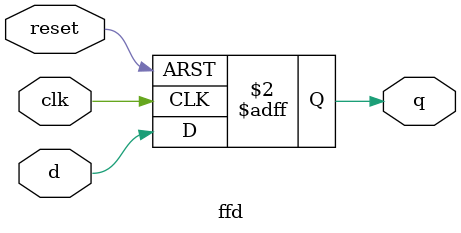
<source format=v>
module ffd (input wire clk, input wire reset, input wire d, output reg q);
  // reset asíncrono.
  always @(posedge clk, posedge reset) 
  if (reset)
   q <= 1'b0; //asignación no bloqueante q=0
  else
   q <= d; //asignación no bloqueante q =d 
endmodule
</source>
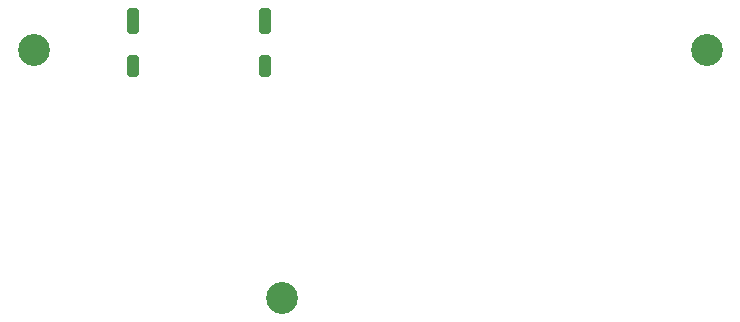
<source format=gbr>
%TF.GenerationSoftware,KiCad,Pcbnew,7.0.2*%
%TF.CreationDate,2023-06-13T00:37:22+02:00*%
%TF.ProjectId,DisplayU_Sisterboard,44697370-6c61-4795-955f-536973746572,rev?*%
%TF.SameCoordinates,Original*%
%TF.FileFunction,Soldermask,Bot*%
%TF.FilePolarity,Negative*%
%FSLAX46Y46*%
G04 Gerber Fmt 4.6, Leading zero omitted, Abs format (unit mm)*
G04 Created by KiCad (PCBNEW 7.0.2) date 2023-06-13 00:37:22*
%MOMM*%
%LPD*%
G01*
G04 APERTURE LIST*
G04 Aperture macros list*
%AMFreePoly0*
4,1,17,0.307538,1.085355,0.485355,0.907538,0.500000,0.872183,0.500000,-0.872183,0.485355,-0.907538,0.307538,-1.085355,0.272183,-1.100000,-0.272183,-1.100000,-0.307538,-1.085355,-0.485355,-0.907538,-0.500000,-0.872182,-0.500000,0.872183,-0.485355,0.907538,-0.307538,1.085355,-0.272183,1.100000,0.272183,1.100000,0.307538,1.085355,0.307538,1.085355,$1*%
%AMFreePoly1*
4,1,17,0.307538,0.885355,0.485355,0.707538,0.500000,0.672183,0.500000,-0.672183,0.485355,-0.707538,0.307538,-0.885355,0.272183,-0.900000,-0.272183,-0.900000,-0.307538,-0.885355,-0.485355,-0.707538,-0.500000,-0.672183,-0.500000,0.672183,-0.485355,0.707538,-0.307538,0.885355,-0.272183,0.900000,0.272183,0.900000,0.307538,0.885355,0.307538,0.885355,$1*%
G04 Aperture macros list end*
%ADD10C,2.700000*%
%ADD11FreePoly0,0.000000*%
%ADD12FreePoly1,0.000000*%
G04 APERTURE END LIST*
D10*
%TO.C,REF\u002A\u002A*%
X-19000000Y-214000000D03*
%TD*%
D11*
%TO.C,J2*%
X-67566450Y-211500000D03*
D12*
X-67566450Y-215300000D03*
D11*
X-56415850Y-211500000D03*
D12*
X-56415550Y-215300000D03*
%TD*%
D10*
%TO.C,REF\u002A\u002A*%
X-55000000Y-235000000D03*
%TD*%
%TO.C,REF\u002A\u002A*%
X-76000000Y-214000000D03*
%TD*%
M02*

</source>
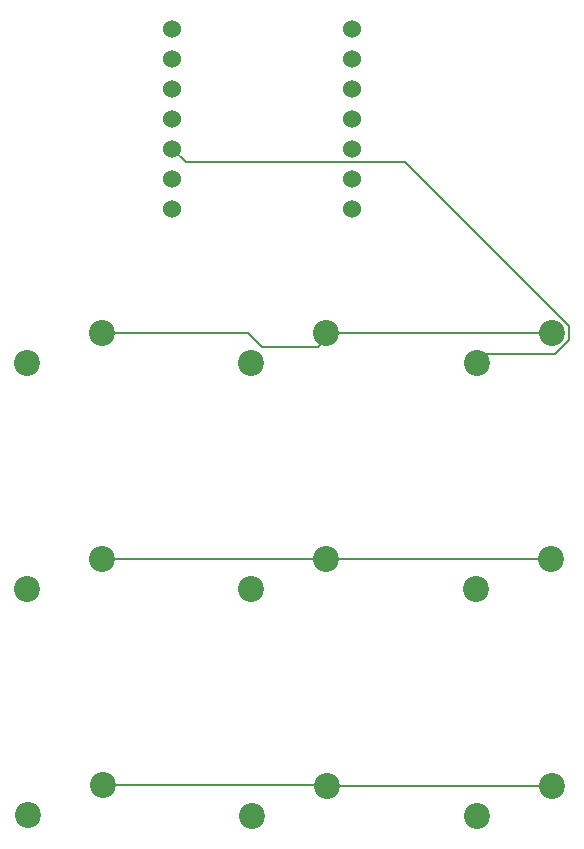
<source format=gbr>
%TF.GenerationSoftware,KiCad,Pcbnew,9.0.6*%
%TF.CreationDate,2025-12-19T09:04:58+05:30*%
%TF.ProjectId,HACKPAD,4841434b-5041-4442-9e6b-696361645f70,rev?*%
%TF.SameCoordinates,Original*%
%TF.FileFunction,Copper,L2,Bot*%
%TF.FilePolarity,Positive*%
%FSLAX46Y46*%
G04 Gerber Fmt 4.6, Leading zero omitted, Abs format (unit mm)*
G04 Created by KiCad (PCBNEW 9.0.6) date 2025-12-19 09:04:58*
%MOMM*%
%LPD*%
G01*
G04 APERTURE LIST*
%TA.AperFunction,ComponentPad*%
%ADD10C,2.200000*%
%TD*%
%TA.AperFunction,ComponentPad*%
%ADD11C,1.524000*%
%TD*%
%TA.AperFunction,Conductor*%
%ADD12C,0.200000*%
%TD*%
G04 APERTURE END LIST*
D10*
%TO.P,SW6,1,1*%
%TO.N,GND*%
X171330000Y-99710000D03*
%TO.P,SW6,2,2*%
%TO.N,Net-(U1-GPIO1{slash}RX)*%
X164980000Y-102250000D03*
%TD*%
%TO.P,SW1,1,1*%
%TO.N,GND*%
X133290000Y-80550000D03*
%TO.P,SW1,2,2*%
%TO.N,Net-(U1-GPIO28{slash}ADC2{slash}A2)*%
X126940000Y-83090000D03*
%TD*%
D11*
%TO.P,U1,1,GPIO26/ADC0/A0*%
%TO.N,unconnected-(U1-GPIO26{slash}ADC0{slash}A0-Pad1)*%
X139260000Y-54788500D03*
%TO.P,U1,2,GPIO27/ADC1/A1*%
%TO.N,Net-(D1-DIN)*%
X139260000Y-57328500D03*
%TO.P,U1,3,GPIO28/ADC2/A2*%
%TO.N,Net-(U1-GPIO28{slash}ADC2{slash}A2)*%
X139260000Y-59868500D03*
%TO.P,U1,4,GPIO29/ADC3/A3*%
%TO.N,Net-(U1-GPIO29{slash}ADC3{slash}A3)*%
X139260000Y-62408500D03*
%TO.P,U1,5,GPIO6/SDA*%
%TO.N,Net-(U1-GPIO6{slash}SDA)*%
X139260000Y-64948500D03*
%TO.P,U1,6,GPIO7/SCL*%
%TO.N,Net-(U1-GPIO7{slash}SCL)*%
X139260000Y-67488500D03*
%TO.P,U1,7,GPIO0/TX*%
%TO.N,Net-(U1-GPIO0{slash}TX)*%
X139260000Y-70028500D03*
%TO.P,U1,8,GPIO1/RX*%
%TO.N,Net-(U1-GPIO1{slash}RX)*%
X154500000Y-70028500D03*
%TO.P,U1,9,GPIO2/SCK*%
%TO.N,Net-(U1-GPIO2{slash}SCK)*%
X154500000Y-67488500D03*
%TO.P,U1,10,GPIO4/MISO*%
%TO.N,Net-(U1-GPIO4{slash}MISO)*%
X154500000Y-64948500D03*
%TO.P,U1,11,GPIO3/MOSI*%
%TO.N,Net-(U1-GPIO3{slash}MOSI)*%
X154500000Y-62408500D03*
%TO.P,U1,12,3V3*%
%TO.N,unconnected-(U1-3V3-Pad12)*%
X154500000Y-59868500D03*
%TO.P,U1,13,GND*%
%TO.N,GND*%
X154500000Y-57328500D03*
%TO.P,U1,14,VBUS*%
%TO.N,+5V*%
X154500000Y-54788500D03*
%TD*%
D10*
%TO.P,SW7,1,1*%
%TO.N,GND*%
X133350000Y-118810000D03*
%TO.P,SW7,2,2*%
%TO.N,Net-(U1-GPIO2{slash}SCK)*%
X127000000Y-121350000D03*
%TD*%
%TO.P,SW3,1,1*%
%TO.N,GND*%
X171390000Y-80550000D03*
%TO.P,SW3,2,2*%
%TO.N,Net-(U1-GPIO6{slash}SDA)*%
X165040000Y-83090000D03*
%TD*%
%TO.P,SW9,1,1*%
%TO.N,GND*%
X171400000Y-118870000D03*
%TO.P,SW9,2,2*%
%TO.N,Net-(U1-GPIO3{slash}MOSI)*%
X165050000Y-121410000D03*
%TD*%
%TO.P,SW5,1,1*%
%TO.N,GND*%
X152300000Y-99710000D03*
%TO.P,SW5,2,2*%
%TO.N,Net-(U1-GPIO0{slash}TX)*%
X145950000Y-102250000D03*
%TD*%
%TO.P,SW4,1,1*%
%TO.N,GND*%
X133330000Y-99680000D03*
%TO.P,SW4,2,2*%
%TO.N,Net-(U1-GPIO7{slash}SCL)*%
X126980000Y-102220000D03*
%TD*%
%TO.P,SW2,1,1*%
%TO.N,GND*%
X152280000Y-80550000D03*
%TO.P,SW2,2,2*%
%TO.N,Net-(U1-GPIO29{slash}ADC3{slash}A3)*%
X145930000Y-83090000D03*
%TD*%
%TO.P,SW8,1,1*%
%TO.N,GND*%
X152320000Y-118870000D03*
%TO.P,SW8,2,2*%
%TO.N,Net-(U1-GPIO4{slash}MISO)*%
X145970000Y-121410000D03*
%TD*%
D12*
%TO.N,GND*%
X152300000Y-99710000D02*
X152840600Y-99710000D01*
X152300000Y-99710000D02*
X152270000Y-99680000D01*
X145633200Y-80550000D02*
X133290000Y-80550000D01*
X161815000Y-99710000D02*
X171330000Y-99710000D01*
X161773700Y-99710000D02*
X161815000Y-99710000D01*
X152840600Y-99710000D02*
X152840700Y-99710000D01*
X152870600Y-99710000D02*
X153755300Y-99710000D01*
X152260000Y-118810000D02*
X152320000Y-118870000D01*
X160399300Y-99710000D02*
X161773700Y-99710000D01*
X152840700Y-99710000D02*
X152870600Y-99710000D01*
X146836800Y-81753600D02*
X145633200Y-80550000D01*
X152320000Y-118870000D02*
X171400000Y-118870000D01*
X133350000Y-118810000D02*
X152260000Y-118810000D01*
X152270000Y-99680000D02*
X133330000Y-99680000D01*
X152776500Y-80550000D02*
X151572900Y-81753600D01*
X158060000Y-80550000D02*
X152280000Y-80550000D01*
X151572900Y-81753600D02*
X146836800Y-81753600D01*
X158060000Y-80550000D02*
X152776500Y-80550000D01*
X171390000Y-80550000D02*
X158060000Y-80550000D01*
X153755300Y-99710000D02*
X160399300Y-99710000D01*
%TO.N,Net-(U1-GPIO6{slash}SDA)*%
X171667100Y-82297100D02*
X172848900Y-81115300D01*
X165832900Y-82297100D02*
X171667100Y-82297100D01*
X140380000Y-66068500D02*
X139260000Y-64948500D01*
X165040000Y-83090000D02*
X165832900Y-82297100D01*
X158942700Y-66068500D02*
X140380000Y-66068500D01*
X172848900Y-81115300D02*
X172848900Y-79974700D01*
X172848900Y-79974700D02*
X158942700Y-66068500D01*
%TD*%
M02*

</source>
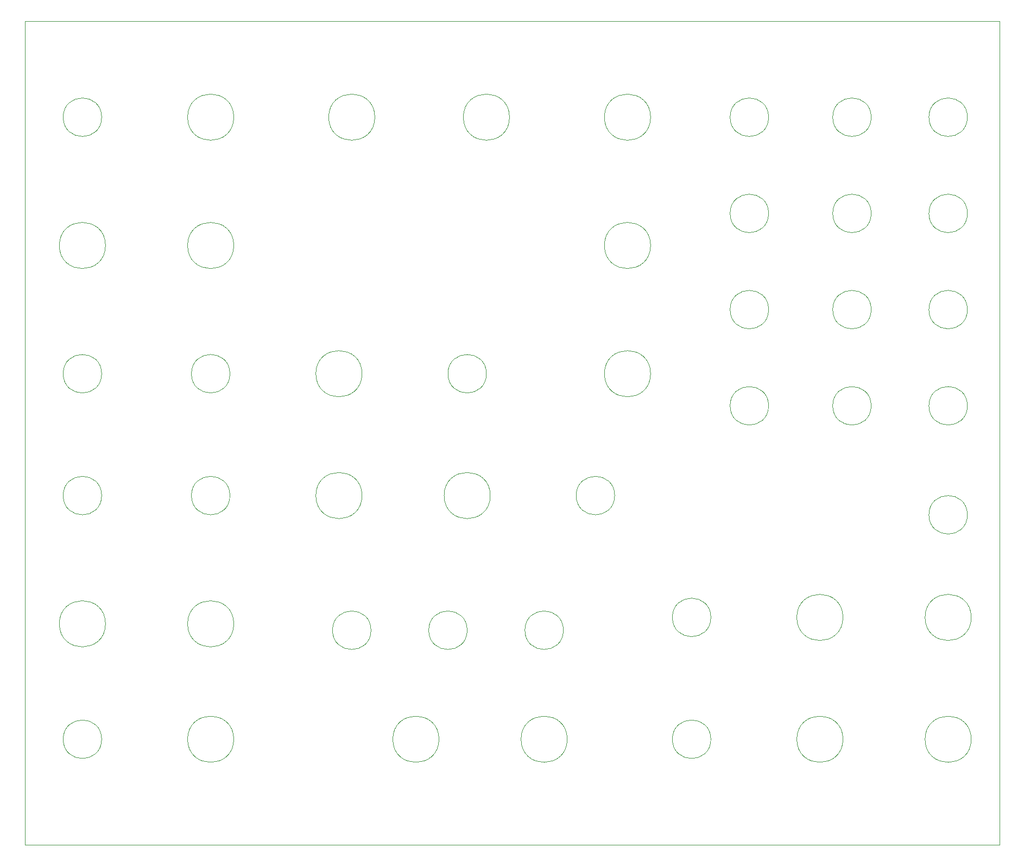
<source format=gm1>
%TF.GenerationSoftware,KiCad,Pcbnew,(6.0.6-0)*%
%TF.CreationDate,2022-10-25T16:40:43+01:00*%
%TF.ProjectId,strata-frontpanel,73747261-7461-42d6-9672-6f6e7470616e,r01*%
%TF.SameCoordinates,Original*%
%TF.FileFunction,Profile,NP*%
%FSLAX46Y46*%
G04 Gerber Fmt 4.6, Leading zero omitted, Abs format (unit mm)*
G04 Created by KiCad (PCBNEW (6.0.6-0)) date 2022-10-25 16:40:43*
%MOMM*%
%LPD*%
G01*
G04 APERTURE LIST*
%TA.AperFunction,Profile*%
%ADD10C,0.120000*%
%TD*%
%TA.AperFunction,Profile*%
%ADD11C,0.100000*%
%TD*%
G04 APERTURE END LIST*
D10*
%TO.C,Ref\u002A\u002A*%
X295000000Y-97000000D02*
G75*
G03*
X295000000Y-97000000I-3000000J0D01*
G01*
X175600000Y-161000000D02*
G75*
G03*
X175600000Y-161000000I-3600000J0D01*
G01*
X279000000Y-112000000D02*
G75*
G03*
X279000000Y-112000000I-3000000J0D01*
G01*
X270000000Y-179000000D02*
G75*
G03*
X270000000Y-179000000I-3000000J0D01*
G01*
X175600000Y-102000000D02*
G75*
G03*
X175600000Y-102000000I-3600000J0D01*
G01*
X310000000Y-82000000D02*
G75*
G03*
X310000000Y-82000000I-3000000J0D01*
G01*
X290600000Y-179000000D02*
G75*
G03*
X290600000Y-179000000I-3600000J0D01*
G01*
X217600000Y-82000000D02*
G75*
G03*
X217600000Y-82000000I-3600000J0D01*
G01*
X238600000Y-82000000D02*
G75*
G03*
X238600000Y-82000000I-3600000J0D01*
G01*
X310600000Y-179000000D02*
G75*
G03*
X310600000Y-179000000I-3600000J0D01*
G01*
X290600000Y-160000000D02*
G75*
G03*
X290600000Y-160000000I-3600000J0D01*
G01*
X247000000Y-162000000D02*
G75*
G03*
X247000000Y-162000000I-3000000J0D01*
G01*
X195000000Y-141000000D02*
G75*
G03*
X195000000Y-141000000I-3000000J0D01*
G01*
X310000000Y-127000000D02*
G75*
G03*
X310000000Y-127000000I-3000000J0D01*
G01*
X235600000Y-141000000D02*
G75*
G03*
X235600000Y-141000000I-3600000J0D01*
G01*
X295000000Y-82000000D02*
G75*
G03*
X295000000Y-82000000I-3000000J0D01*
G01*
X279000000Y-82000000D02*
G75*
G03*
X279000000Y-82000000I-3000000J0D01*
G01*
X310000000Y-144000000D02*
G75*
G03*
X310000000Y-144000000I-3000000J0D01*
G01*
X310000000Y-97000000D02*
G75*
G03*
X310000000Y-97000000I-3000000J0D01*
G01*
X247600000Y-179000000D02*
G75*
G03*
X247600000Y-179000000I-3600000J0D01*
G01*
X310600000Y-160000000D02*
G75*
G03*
X310600000Y-160000000I-3600000J0D01*
G01*
X279000000Y-127000000D02*
G75*
G03*
X279000000Y-127000000I-3000000J0D01*
G01*
X215600000Y-141000000D02*
G75*
G03*
X215600000Y-141000000I-3600000J0D01*
G01*
X175000000Y-141000000D02*
G75*
G03*
X175000000Y-141000000I-3000000J0D01*
G01*
X195600000Y-161000000D02*
G75*
G03*
X195600000Y-161000000I-3600000J0D01*
G01*
X260600000Y-102000000D02*
G75*
G03*
X260600000Y-102000000I-3600000J0D01*
G01*
X195600000Y-179000000D02*
G75*
G03*
X195600000Y-179000000I-3600000J0D01*
G01*
X217000000Y-162000000D02*
G75*
G03*
X217000000Y-162000000I-3000000J0D01*
G01*
X295000000Y-127000000D02*
G75*
G03*
X295000000Y-127000000I-3000000J0D01*
G01*
X195000000Y-122000000D02*
G75*
G03*
X195000000Y-122000000I-3000000J0D01*
G01*
X279000000Y-97000000D02*
G75*
G03*
X279000000Y-97000000I-3000000J0D01*
G01*
X295000000Y-112000000D02*
G75*
G03*
X295000000Y-112000000I-3000000J0D01*
G01*
X195600000Y-102000000D02*
G75*
G03*
X195600000Y-102000000I-3600000J0D01*
G01*
X260600000Y-122000000D02*
G75*
G03*
X260600000Y-122000000I-3600000J0D01*
G01*
X227600000Y-179000000D02*
G75*
G03*
X227600000Y-179000000I-3600000J0D01*
G01*
X195600000Y-82000000D02*
G75*
G03*
X195600000Y-82000000I-3600000J0D01*
G01*
X232000000Y-162000000D02*
G75*
G03*
X232000000Y-162000000I-3000000J0D01*
G01*
X175000000Y-179000000D02*
G75*
G03*
X175000000Y-179000000I-3000000J0D01*
G01*
X260600000Y-82000000D02*
G75*
G03*
X260600000Y-82000000I-3600000J0D01*
G01*
X175000000Y-122000000D02*
G75*
G03*
X175000000Y-122000000I-3000000J0D01*
G01*
X175000000Y-82000000D02*
G75*
G03*
X175000000Y-82000000I-3000000J0D01*
G01*
X270000000Y-160000000D02*
G75*
G03*
X270000000Y-160000000I-3000000J0D01*
G01*
X310000000Y-112000000D02*
G75*
G03*
X310000000Y-112000000I-3000000J0D01*
G01*
X235000000Y-122000000D02*
G75*
G03*
X235000000Y-122000000I-3000000J0D01*
G01*
X255000000Y-141000000D02*
G75*
G03*
X255000000Y-141000000I-3000000J0D01*
G01*
X215600000Y-122000000D02*
G75*
G03*
X215600000Y-122000000I-3600000J0D01*
G01*
D11*
X163000000Y-67000000D02*
X315000000Y-67000000D01*
X315000000Y-195500000D02*
X163000000Y-195500000D01*
X163000000Y-195500000D02*
X163000000Y-67000000D01*
X315000000Y-67000000D02*
X315000000Y-195500000D01*
%TD*%
M02*

</source>
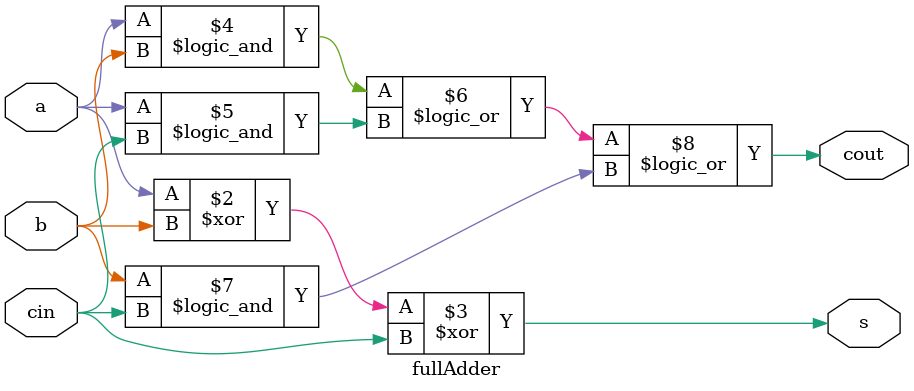
<source format=v>
`timescale 1ns / 1ps


module fullAdder(cout,s,a,b,cin);

output cout;
output s;
input a;
input b;
input cin;
reg cout,s;

always @ (a or b or cin)
begin

s = a ^ b ^ cin;
cout = (a && b) || (a && cin) || (b && cin);

end

endmodule

</source>
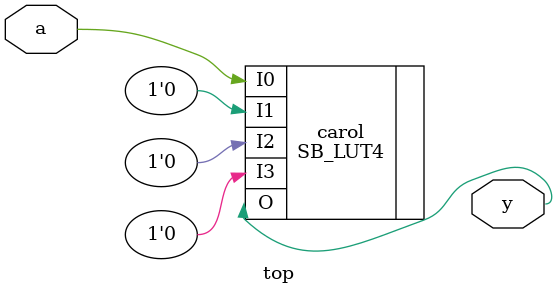
<source format=v>
module top(input a, output y);
	(* syn_noprune *)
	SB_LUT4 #(
		.LUT_INIT(16'b1101001011011101)
	) carol (
		.I0(a),
		.I1(1'b0),
		.I2(1'b0),
		.I3(1'b0),
		.O(y)
	);
endmodule

</source>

## Exercise brief
Gather each line of the records holding the string "output".

## Exercise result
module ffd (input wire clk, input wire reset, input wire d, output reg q);
output cout;
output s;
module top(input a, output y);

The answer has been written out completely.